完全に度数が安定するためにはフィッティングポイントを避けなければなりません。だからフィッティングポイントの真上にある丸をレンズメーターに合わせるわけです。

 

そして加入度数は近用度数測定点を測り、遠用と近用の差を計算するわけですが、デジタルレンズメーターの場合は遠用度数を測ったら眼鏡を近用測定部までレンズメーター上でスライドさせ(傷に注意)たら自動表示される機種がほとんどだと思います。

 

そしてPDは左右のフィッティングポイント間の距離でもいいし、隠しマーク間の距離(左レンズは左側の、右レンズも左側の)を測れば左右合計PDは分かります。

 

そして、プリズム度数は「プリズム測定点」をレンズメータに乗せ、球面、円柱は全く無視して、表示されたプリズム度数が組み込まれているプリズム度数になります。

 

・・・が、それは水平プリズムのお話。

 

上下は少し違います。

 

「プリズムシニング」とか「アレジェプリズム」と言いまして、レンズを薄くするために左右同量のベースダウン(場合によってはベースアップ)が組み込まれているのが普通だからです。

 

なので、上下プリズムに関しては「プリズム測定点での上下プリズムの差」が処方されたプリズム値になります。

 

例えば・・・

右:1.25 DOWN 

左:1.25 DOWN

ならば、上下プリズムは入っていない。

 

右:2.50 DOWN 

左:0.50 DOWN

ならば、右:1.00 DOWN 左:1.00 UP・・・という事です。

 

(なので上下左右のプリズムを合成して記録に残すよりも上下、左右バラバラのまま残しておいた方がわかりやすいんです)

 

左右の球面度数が(正確に言えば垂直方向の度数差が)違えば、プリズ測定点から遠用度数測定点までの距離によってプレンティスの法則に基づいたプリズム差が発生しますから、上下プリズムが本来組み込まれていないにも関わらず、上下プリズムがあるように見えます。

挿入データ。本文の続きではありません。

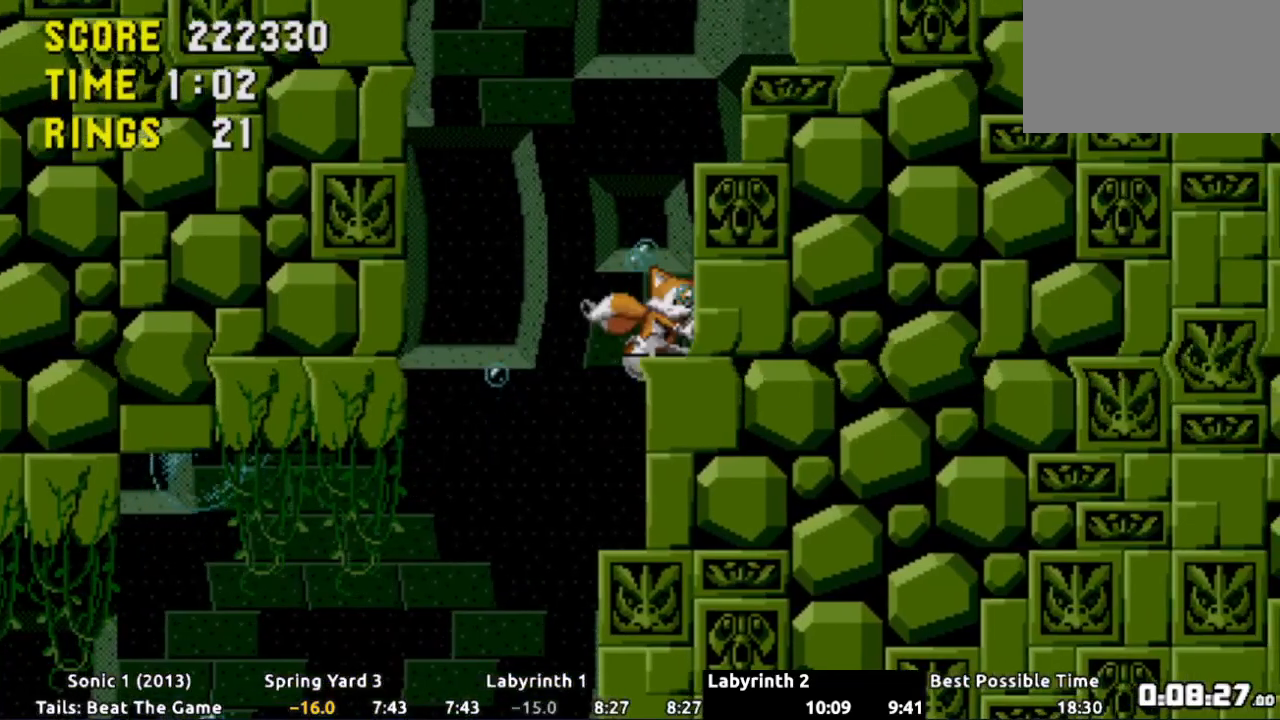
{"buttons": ["A", "DPAD_RIGHT"], "events": [[433, "A", "down"]]}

例えばプリズム測定点から遠用度数測定点の中心までが7mmあった場合、左右の度数差が1.00Dあれば0.7プリズムの上下差が発生するわけです。

 

つまり、遠用度数測定点ではプリズムの測定はできません。

 

逆に言えば、遠用度数測定点ではコロナの上下左右のズレは無視するという事です。

 

単焦点レンズの場合は基本的に隠しマークがありません。(いいやつはあります)なのでプリズム測定点という手がかりが無いのですから、実は累進レンズの方がPDとプリズム度数に関しては測定がしやすかったりするのです。